Страсть ходить в кино сохранилась у меня со школьных лет, когда я убегал с уроков литературы, на которых мы на ощупь опознавали буквы и великие истории. Тогда я еще хоть что-то видел через толстые линзы очков — контуры, не более. А большой экран кинотеатра, словно белая трость, помогал мне в обнаружении этих контуров.

Моей любимой актрисой и объектом страстного вожделения была Пенелопа Крус. Я старался не пропускать ни одного фильма с ее участием, сбегая в ее виртуальные объятия раз за разом. Я полюбил ее за большие глаза, большие уши, большие губы, большие ресницы. Позже она начала рекламировать тушь для ресниц известной фирмы. Но главное, я просто обожал ее за бархатистый низкий голос.

С. я полюбил за то, что она ходила со мной в кино на Пенелопу Крус. (два “С” в одном), помогая ощутить Пенелопу рядом, а не далеко за трещащей и шипящей, словно океан, гладью большого экрана. Ведь стоило в зале выключить свет — все на мгновенье становились слепыми. А потом бац — большеротое лицо Пенелопы улыбается тебе во весь экран и живая теплая рука С. в твоей руке. И никто в темноте не видит, чем мы занимаемся. Полный интим, и я не стесняясь могу достать свои окуляры.

 

4

Каждое мое утро, стоит открыть глаза, начинается с медитации на старенький будильник. Это первый звук, который я слышу. Возможно, потому что я сова в прямом и переносном смыслах. Ложусь и просыпаюсь поздно, уже в полной темноте, охочусь только по звукам и в конечном итоге только на звуки.
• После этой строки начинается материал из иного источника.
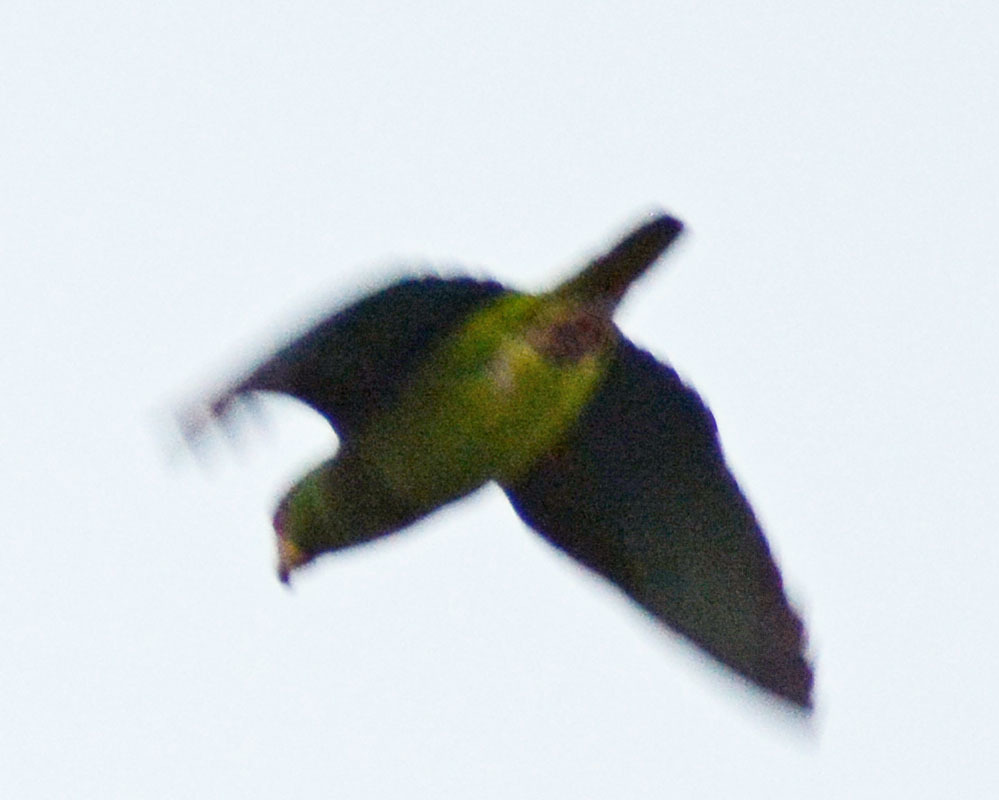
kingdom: Animalia
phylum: Chordata
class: Aves
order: Psittaciformes
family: Psittacidae
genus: Amazona
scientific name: Amazona albifrons
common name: White-fronted amazon
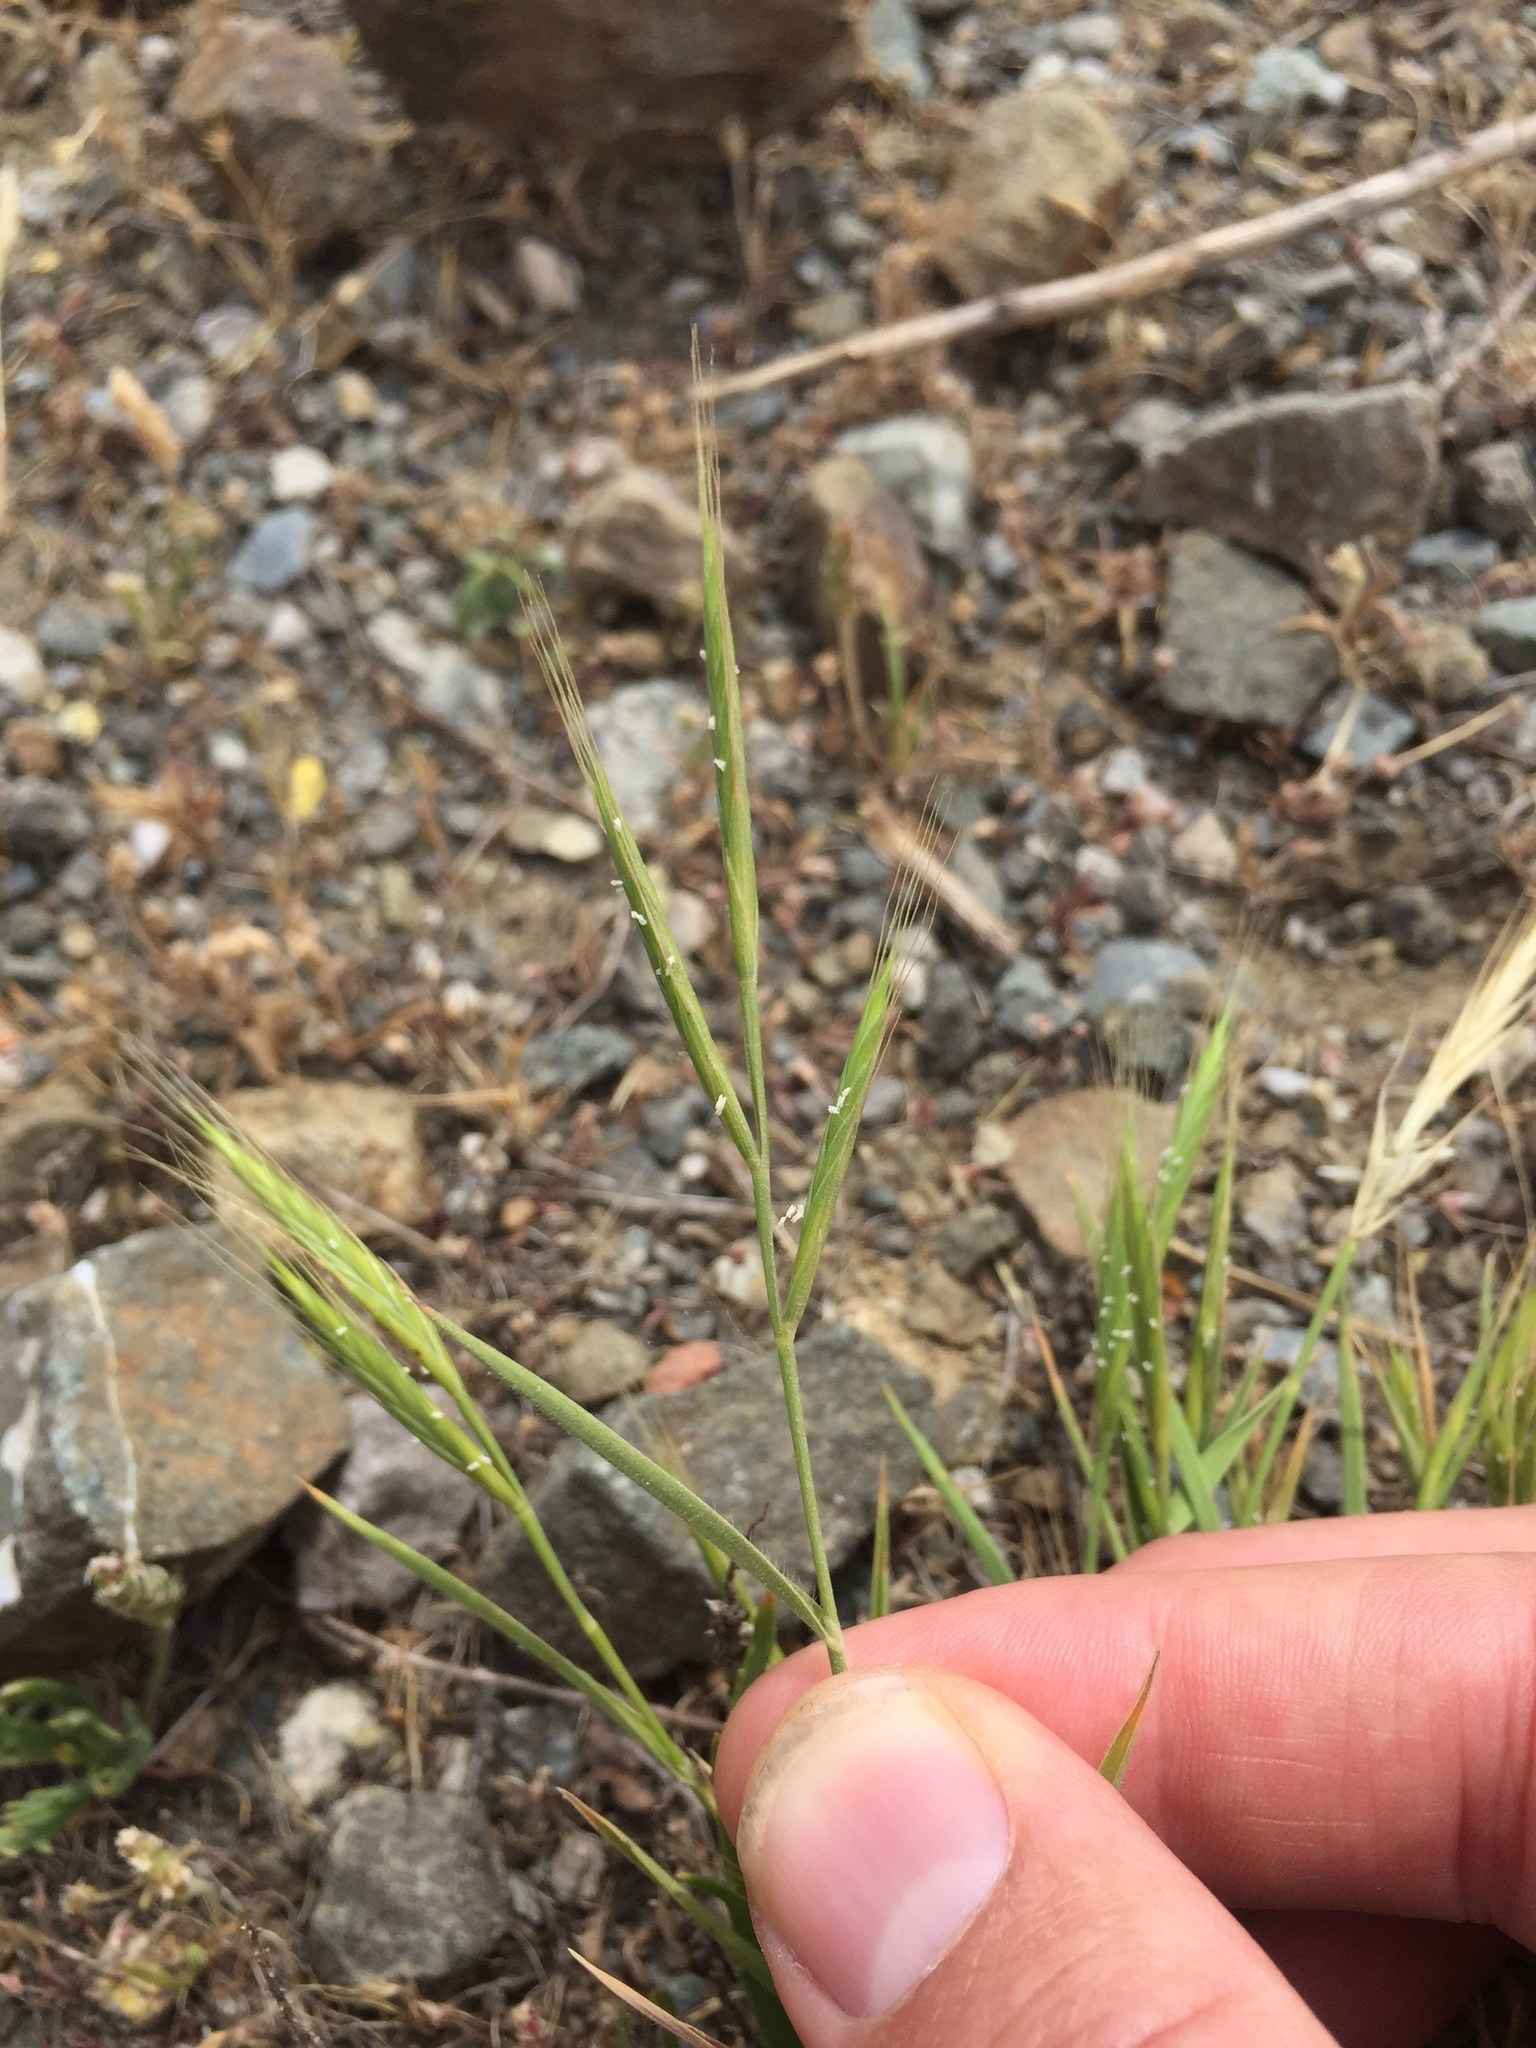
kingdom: Plantae
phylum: Tracheophyta
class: Liliopsida
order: Poales
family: Poaceae
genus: Brachypodium
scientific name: Brachypodium distachyon
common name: Stiff brome
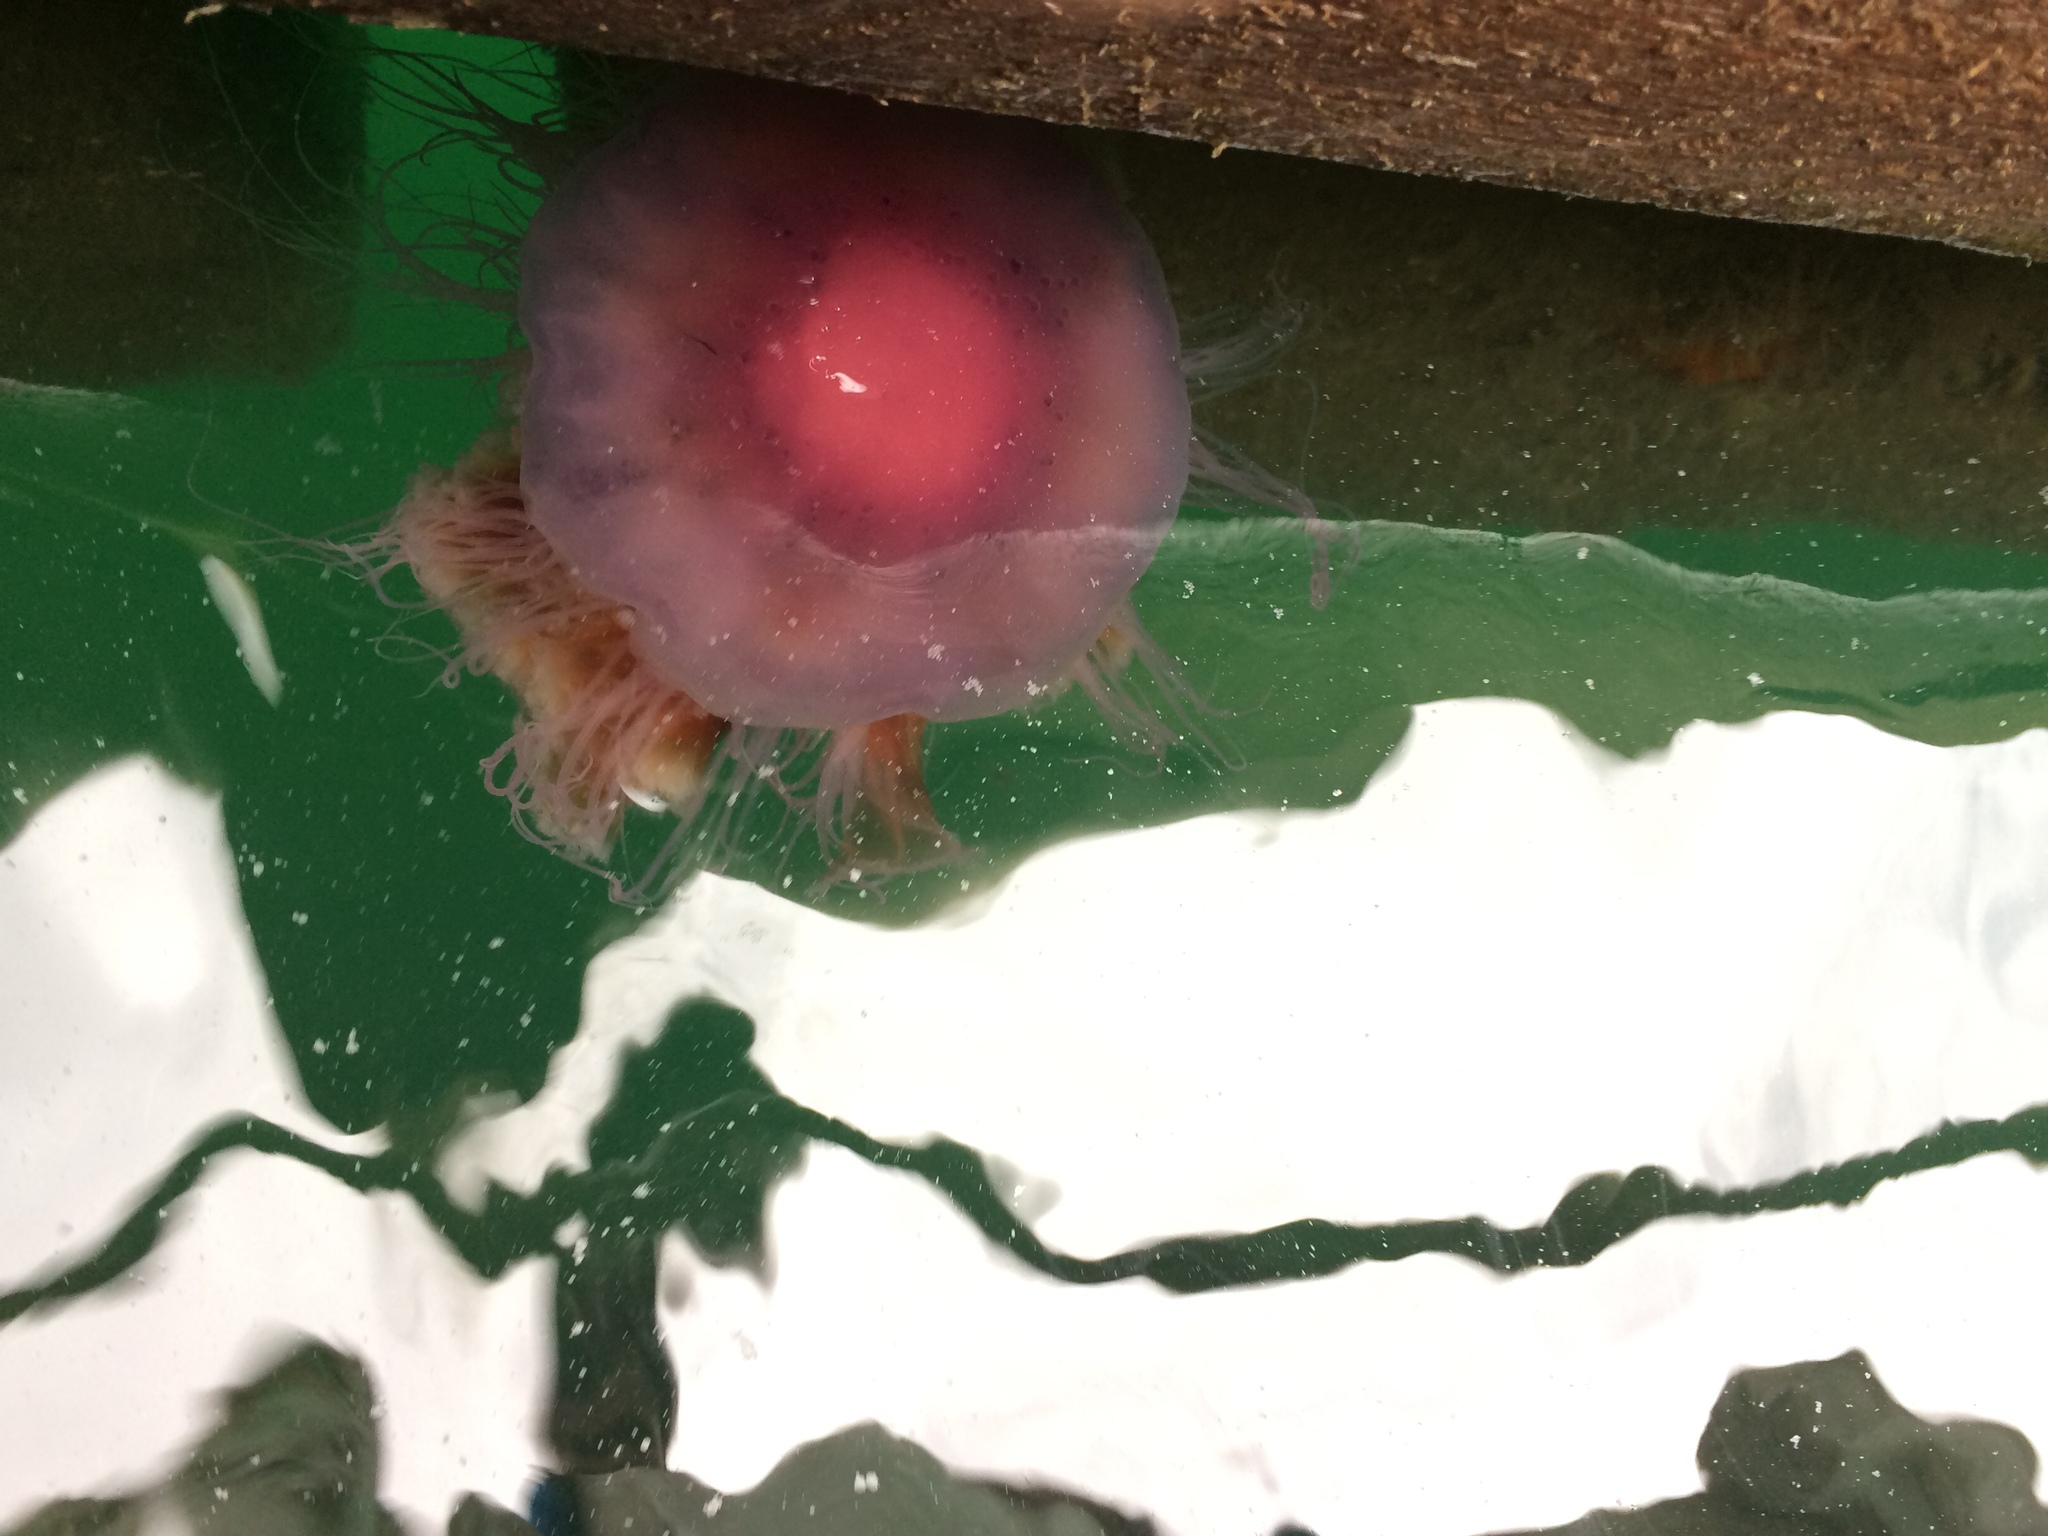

И мне, как сове, кажется: вот слепой будильник — ну чего он лает, словно черный пес Цербер на потускневшей цепи? Неужели он не видит, что я уже проснулся и смотрю в темный потолок. Хотя потолок мог бы быть тем же экраном, на котором я вижу сладкие сны про С. Но это если только закрыть глаза, а утром при сумерках, при слегка задернутых веках и шторах… я, словно находясь в партере или даже в оркестровой яме, вслушиваюсь в шорохи за кулисами театра, который находится этажом выше. Что за действо сейчас там разворачивается? Утренний туалет, завтрак или какая еще увертюра-пролог? Чем там сейчас в своей квартире дышит С.?

Я вслушиваюсь и вслушиваюсь в каждый звук наверху, боясь шелохнуться и что-то упустить. По этим звукам я как по тени от полета ласточки пытаюсь определить, что сегодня будет за день — солнечный или сумрачный.

 

5

А будильник своим неистовым лаем мне беспощадно мешает. Совсем мой старый друг Цербер оплошал. Совсем состарился и потерял нюх. Ведь по шорохам, по дыханию, по едва уловимому движению чресл так легко догадаться, проснулся человек или нет.

Во сне мы движемся и дышим свободнее и непринужденнее. Во сне мы можем ходить лежа и летать на мягком кресле-диване, стремительно взмывая вверх над домами и башнями и со свистом пикируя вниз под мосты и виадуки, под высоковольтные провода и натянутые бельевые веревки. И никогда не врежемся, не столкнемся, не споткнемся и не упадем.

Я сочувствую будильнику, потому что он не только слепой, но еще и глухой. Каждый раз перед дорогой я сажусь в большое кресло-качалку и настраиваю себя на полет в большом городе. Я медитирую на дорогу, что стелется передо мной мягким ковром. Так мне легче решиться наконец-то покинуть свое жилище.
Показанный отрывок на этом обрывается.